• [SOURCE EXTRACT]:
'''

Hampstead Theatre, 10th January 2018

This was my first experience of the work of prolific playwright/novelist/diarist/academic Simon Gray whose stage texts were so adored by luminaries such as Peter Hall, Harold Pinter, (who directed many of his premieres), and Alan Bates, (who starred in them). Cell Mates, of course, is (in)famous for being the play that national treasure, and all round wonderful person, Stephen Fry bailed out of whilst suffering a bout of depression. Simon Gray in turn wrote, somewhat acerbically, about this very episode.

This is the first London revival of the play since that fateful night in 1985. It is based on the true story of the relationship between notorious Dutch-born, British spy and double agent George Blake, and Irish petty criminal and fixer Sean Bourke. After divulging top secret intelligence and details of military exercises to the Soviets in the 1960s Blake had been sentenced to 42 years for treason. In Wormwood Scrubs he met Bourke and they hatched a plan to “spring” Blake in 1966, with help from communist sympathisers on the outside, who then fled to “sanctuary” in Moscow. When Bourke got out he followed Blake to Moscow and then found himself trapped there, by the KGB, with, it seems, the connivance of Blake.

'''

• [RECORD EXCERPTS]:
'''

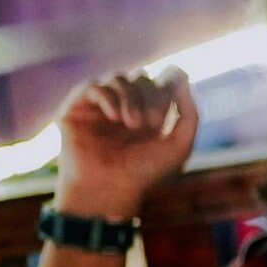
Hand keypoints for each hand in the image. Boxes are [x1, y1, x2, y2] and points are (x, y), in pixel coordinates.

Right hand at [53, 67, 197, 220]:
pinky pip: (93, 86)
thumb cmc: (144, 172)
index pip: (164, 79)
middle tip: (151, 124)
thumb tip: (184, 77)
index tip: (173, 91)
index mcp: (152, 112)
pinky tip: (115, 118)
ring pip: (119, 78)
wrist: (109, 189)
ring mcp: (101, 105)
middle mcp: (126, 106)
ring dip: (131, 98)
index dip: (172, 79)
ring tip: (132, 125)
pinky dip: (108, 97)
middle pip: (143, 78)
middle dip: (152, 97)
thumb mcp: (179, 146)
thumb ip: (190, 114)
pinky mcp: (77, 107)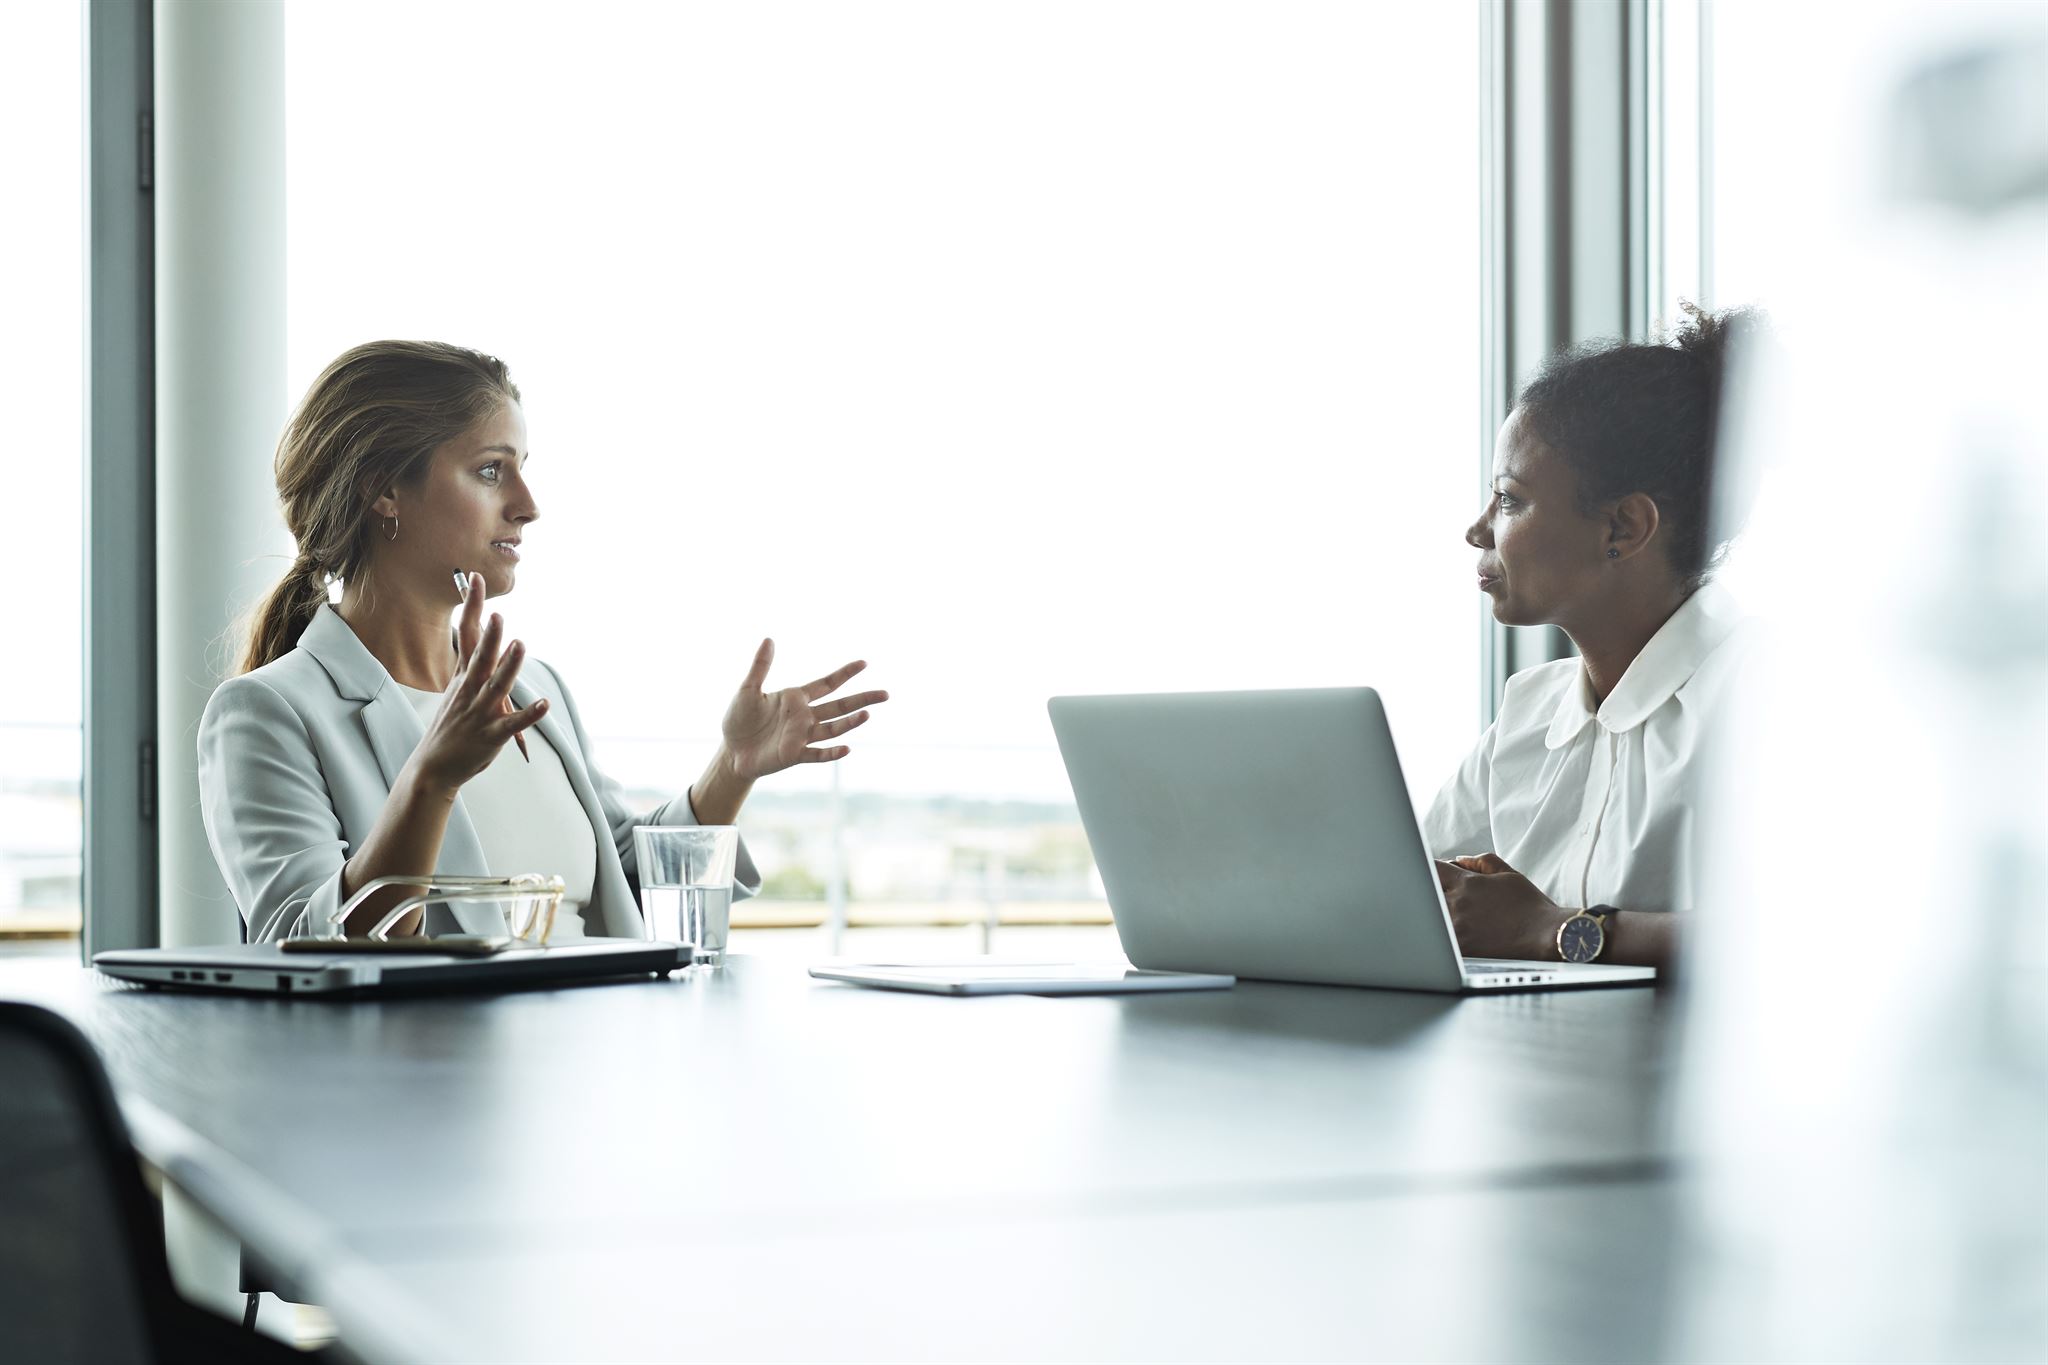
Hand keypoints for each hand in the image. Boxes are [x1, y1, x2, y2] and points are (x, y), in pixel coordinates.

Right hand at [411, 576, 548, 795]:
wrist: (432, 766)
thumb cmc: (451, 726)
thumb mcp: (458, 690)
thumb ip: (473, 666)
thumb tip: (488, 640)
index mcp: (463, 677)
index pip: (466, 634)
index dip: (472, 607)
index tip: (473, 579)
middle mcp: (470, 691)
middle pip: (481, 658)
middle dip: (490, 637)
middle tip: (499, 614)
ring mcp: (480, 713)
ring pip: (497, 686)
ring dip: (509, 666)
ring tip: (520, 645)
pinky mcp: (491, 735)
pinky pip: (512, 723)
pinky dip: (529, 714)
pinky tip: (544, 704)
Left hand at [717, 639, 888, 780]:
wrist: (731, 751)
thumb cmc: (739, 720)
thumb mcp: (748, 689)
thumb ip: (761, 666)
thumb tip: (769, 638)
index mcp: (797, 699)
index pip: (827, 684)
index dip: (845, 674)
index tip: (864, 663)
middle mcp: (805, 717)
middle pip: (839, 706)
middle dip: (862, 699)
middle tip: (885, 694)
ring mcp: (802, 736)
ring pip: (833, 728)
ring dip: (850, 722)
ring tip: (867, 714)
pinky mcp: (794, 755)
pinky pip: (817, 754)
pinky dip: (832, 753)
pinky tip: (847, 748)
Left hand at [1432, 853, 1565, 959]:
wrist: (1545, 935)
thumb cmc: (1530, 905)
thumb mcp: (1508, 873)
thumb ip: (1481, 861)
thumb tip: (1459, 859)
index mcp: (1466, 883)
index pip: (1431, 868)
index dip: (1430, 869)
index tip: (1436, 875)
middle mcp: (1457, 904)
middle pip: (1424, 892)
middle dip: (1429, 889)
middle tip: (1440, 894)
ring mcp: (1456, 927)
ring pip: (1428, 915)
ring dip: (1433, 912)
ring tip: (1449, 914)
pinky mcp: (1461, 948)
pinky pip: (1439, 939)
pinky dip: (1440, 934)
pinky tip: (1452, 932)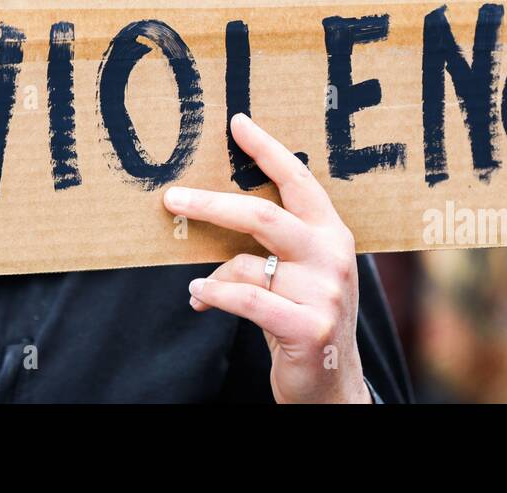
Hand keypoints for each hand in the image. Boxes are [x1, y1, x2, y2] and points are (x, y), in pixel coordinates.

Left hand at [162, 113, 370, 402]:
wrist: (332, 383)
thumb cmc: (304, 315)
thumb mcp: (302, 272)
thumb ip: (276, 242)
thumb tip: (211, 207)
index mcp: (333, 233)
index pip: (299, 181)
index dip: (267, 150)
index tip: (236, 123)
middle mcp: (334, 257)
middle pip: (263, 216)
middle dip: (211, 204)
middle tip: (172, 197)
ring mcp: (325, 293)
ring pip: (246, 265)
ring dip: (211, 275)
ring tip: (198, 286)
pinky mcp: (308, 328)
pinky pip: (245, 300)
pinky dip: (214, 295)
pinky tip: (198, 297)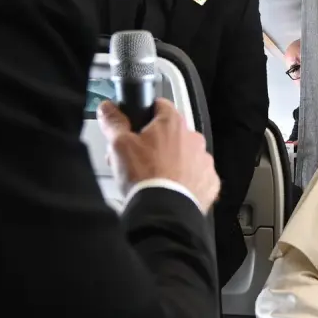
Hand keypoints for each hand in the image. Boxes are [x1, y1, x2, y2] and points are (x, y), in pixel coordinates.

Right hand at [97, 99, 218, 212]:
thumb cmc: (144, 178)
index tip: (136, 127)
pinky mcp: (209, 181)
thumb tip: (108, 108)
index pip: (159, 106)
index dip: (145, 115)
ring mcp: (204, 160)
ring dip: (172, 162)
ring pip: (185, 155)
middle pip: (171, 134)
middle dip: (156, 144)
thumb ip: (114, 122)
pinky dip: (185, 180)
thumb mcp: (119, 145)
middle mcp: (193, 138)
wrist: (163, 212)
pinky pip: (196, 176)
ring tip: (153, 178)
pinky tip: (170, 188)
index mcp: (172, 123)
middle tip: (139, 160)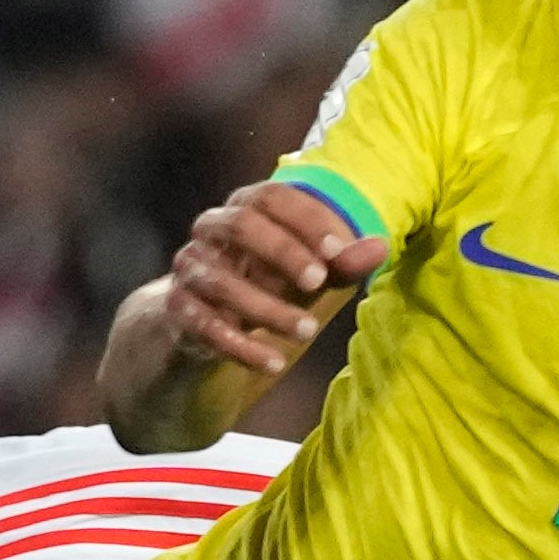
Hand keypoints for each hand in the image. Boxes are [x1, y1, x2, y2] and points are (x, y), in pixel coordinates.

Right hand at [159, 177, 384, 376]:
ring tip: (307, 332)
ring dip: (267, 308)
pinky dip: (239, 346)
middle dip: (282, 251)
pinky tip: (272, 362)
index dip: (307, 219)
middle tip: (318, 280)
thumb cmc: (265, 287)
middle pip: (240, 225)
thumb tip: (381, 246)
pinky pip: (203, 326)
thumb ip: (342, 262)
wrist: (202, 326)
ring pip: (221, 282)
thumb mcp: (308, 275)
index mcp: (246, 209)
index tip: (340, 249)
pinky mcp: (177, 311)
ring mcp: (190, 270)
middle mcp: (211, 232)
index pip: (273, 197)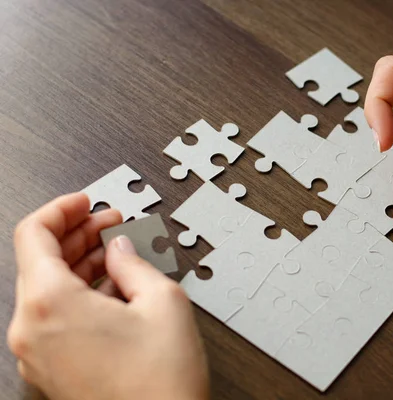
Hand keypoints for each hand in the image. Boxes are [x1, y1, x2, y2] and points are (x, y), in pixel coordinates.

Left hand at [8, 193, 208, 399]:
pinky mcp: (51, 370)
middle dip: (77, 235)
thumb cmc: (162, 381)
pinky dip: (79, 294)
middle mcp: (31, 330)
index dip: (62, 209)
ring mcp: (37, 355)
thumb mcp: (163, 301)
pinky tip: (113, 288)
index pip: (33, 234)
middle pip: (40, 261)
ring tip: (117, 254)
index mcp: (50, 305)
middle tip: (110, 224)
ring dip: (79, 264)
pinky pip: (55, 318)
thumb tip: (120, 249)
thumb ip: (134, 262)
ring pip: (47, 290)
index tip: (85, 202)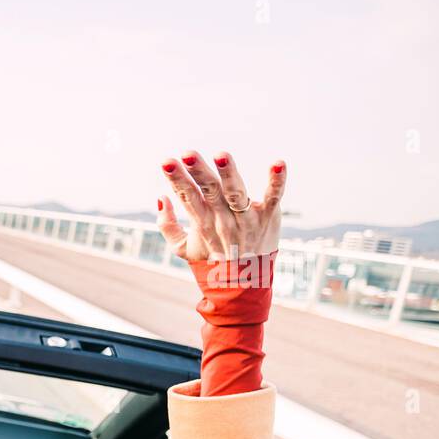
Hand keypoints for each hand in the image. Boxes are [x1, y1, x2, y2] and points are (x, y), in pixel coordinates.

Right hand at [157, 151, 285, 261]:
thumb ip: (166, 225)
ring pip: (236, 193)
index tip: (166, 162)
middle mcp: (223, 219)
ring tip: (221, 155)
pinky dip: (276, 181)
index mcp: (201, 223)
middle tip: (187, 154)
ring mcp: (246, 218)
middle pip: (209, 191)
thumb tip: (160, 197)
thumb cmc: (211, 260)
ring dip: (229, 173)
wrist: (243, 284)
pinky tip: (277, 163)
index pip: (187, 196)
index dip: (176, 179)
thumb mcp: (182, 248)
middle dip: (198, 171)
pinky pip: (274, 197)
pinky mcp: (269, 216)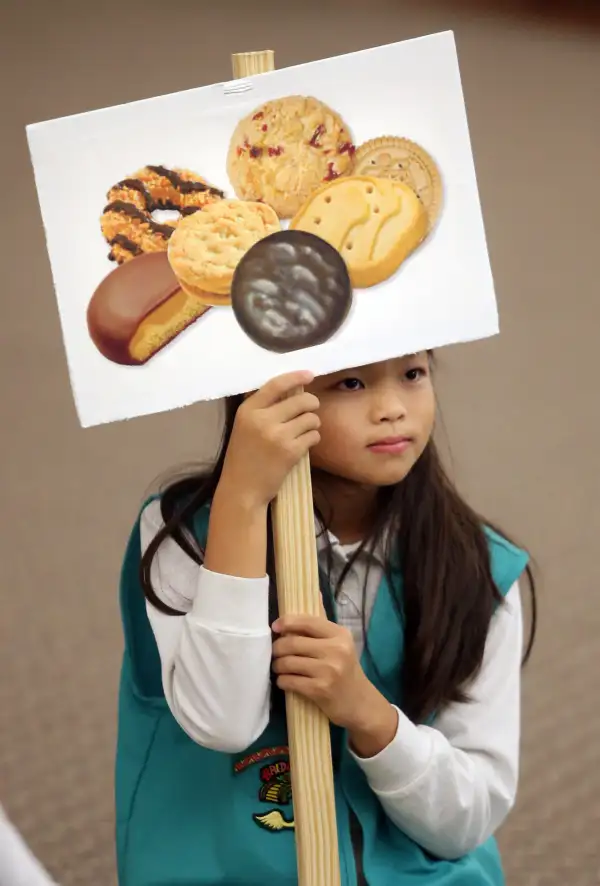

'''

• [DIRECTIONS]:
1. According to the theatre review, how long was George Blake sentenced to for treason?
2. Return the passage of the theatre review from "Hampstead Theatre, 10th" up to and including "this very episode.".
3. Write the next part of the review of the Simon Gray play at Hampstead Theatre, picking up after its last sentence.

• [RESPONSES IN ORDER]:
1. 42 years.

2.
Hampstead Theatre, 10th January 2018

This was my first experience of the work of prolific playwright/novelist/diarist/academic Simon Gray whose stage texts were so adored by luminaries such as Peter Hall, Harold Pinter, (who directed many of his premieres), and Alan Bates, (who starred in them). Cell Mates, of course, is (in)famous for being the play that national treasure, and all round wonderful person, Stephen Fry bailed out of whilst suffering a bout of depression. Simon Gray in turn wrote, somewhat acerbically, about this very episode.

3.
So a meaty story of prison breakout and spy drama. But Simon Gray is less interested in the plot which might naturally unfold from this extraordinary story and more in the relationship between the two men. Both clearly were remarkable in their own ways. Blake, by all accounts, was a gifted, if flawed, character. Schooled in Egypt after his father’s early death, flirting with religious vocation, he joined the Dutch resistance in his teens, was caught by the Nazis, but escaped to Britain. His linguistic skills saw him posted to some hairy places fairly early on in his career before he was turned by a Soviet agent whilst he was imprisoned in Korea. His idealogical shift had, ironically, been fuelled in part by a course in Russian he took at Cambridge. Bourke, as his plan demonstrates, was a resourceful man, with a liking for a drink, and ” a strong sense of the dramatic, an ability to dissemble and an obsessive pride” to use Blake’s own words. Textbook Irish Rover.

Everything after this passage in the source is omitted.